Reading text Start Marker

The SMCF consists of two components:  

  1. A Monitor Group Interface (MGI): a common configurable reusable component containing the software interface. The MGI connects to SoC-level interconnects and includes DMA capabilities to relieve the SCP from the overhead of pulling sensor data for analysis.  
  2. A Monitor Local Interface (MLI): an adaptation layer for specific sensor or monitor types. The MLI is where translations between specific monitors (sensor data) and MGI takes place.  

MLI blocks in a group monitor connect to one MGI as shown in the diagram below:  

Monitor group topology

Figure 1: Monitor group topology 

 

SMCF Interface Topology
Figure 2: SMCF for Monitor Diversity  

The SMCF supports different monitor management models. It also supports internally timed periodic sampling or interrupt driven by multiple external triggers. The selection of monitors to be sampled can be configured with a programmable delay for trigger-to-sampling.  

Sampling waveform
Figure 3: Sampling waveform

SMCF for Power Management

SMCF is a distributed framework that supports placement and management of monitors within SoC power domains. This removes the need for central coordination and indication of power domains states for monitor data collection. Hence, this allows power management with minimal, or no action required by configuring software. The MGI supports Sample IDs, written by the DMA interface, to indicate when monitors or even an entire MGI is powered off. It supports an interrupt event when an MGI is powered on to indicate that (re)configuration is required.  

Functionality that allows monitors to connect and disconnect from MGI. It also allows monitors to be powered off separately from their MGI without software support. The MGI/MLI power modes expected to be managed with AMBA LPI, Q/P-Channel along with other components in the relevant power domains.  
Power Management Central Collection (Non-SMCF Model)
 
Figure 4: Power Management Central Collection (Non-SMCF Model) 

 Power Management: Distributed (SMCF Model)

Figure 5: Power Management: Distributed (SMCF Model)

SMCF for Monitor Data Management

SMCF supports data collection directly from the group interface and through DMA to a memory-mapped location. Data availability can be supported through interrupts or through sample identifiers indicating data validity.  

For groups with more than one monitor, monitor sample data packing makes data collection more efficient. For example, a monitor that produces data values of less than 16-bits can have multiple values packed in a 32-bit location to make data reads more efficient.

Reading text End Marker
Dataset extract Start Marker

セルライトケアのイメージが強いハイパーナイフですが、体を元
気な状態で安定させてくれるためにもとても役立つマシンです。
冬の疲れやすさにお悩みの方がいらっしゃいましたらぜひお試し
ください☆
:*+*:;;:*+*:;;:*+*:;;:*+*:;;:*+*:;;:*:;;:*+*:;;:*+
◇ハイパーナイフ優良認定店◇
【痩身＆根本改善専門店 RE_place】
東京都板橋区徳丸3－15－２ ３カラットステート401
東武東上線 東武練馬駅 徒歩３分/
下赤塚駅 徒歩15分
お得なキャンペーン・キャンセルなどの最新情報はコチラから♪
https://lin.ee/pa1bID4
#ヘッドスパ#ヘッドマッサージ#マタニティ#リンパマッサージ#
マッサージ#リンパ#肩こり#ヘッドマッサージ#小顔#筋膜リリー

Dataset extract End Marker

> Check your understanding:
a. Give the title of every numbered figure in the SMCF text, along with its figure number.
b. Extend the text on the SMCF monitoring framework, picking up after its final sentence.
The stored data entries play no role in this work.

> Answers to the exercise:
a.
Figure 1: Monitor group topology
Figure 2: SMCF for Monitor Diversity
Figure 3: Sampling waveform
Figure 4: Power Management Central Collection (Non-SMCF Model)
Figure 5: Power Management: Distributed (SMCF Model)

b.
Sample identifiers for externally written data
Figure 6: Sample identifiers for externally written data 

SMCF Aggregated Data and System Telemetry 

The rich set of data collected by the SMCF can be utilized for system telemetry. This data can be accessed by the operating systems and used for profiling, debugging, benchmarks, and workloads. However, care should be taken to ensure that exposing the data does not introduce additional security vulnerabilities in the system. A standard interface to present suitably sanitized data gathered by the collection agent, for the consumption of operating systems and other agents is currently under design as an extension to the System Management and Control Interface (SCMI) specification. This helps with remote management use cases as well, where the collected SMCF based monitor/sensor data can be communicated to a BMC through a SBMR compliant interface to align with OCP guidelines.  

Integrations with 3rd third-party sensors 

With the layered approach of the SMCF, integrating 3rd third-party sensors has never been easier. ProteanTecs, a member of Arm Total Design, has integrated their monitors with the SMCF, providing an easy path for CSS customers to leverage their specialized sensors with minimal effort.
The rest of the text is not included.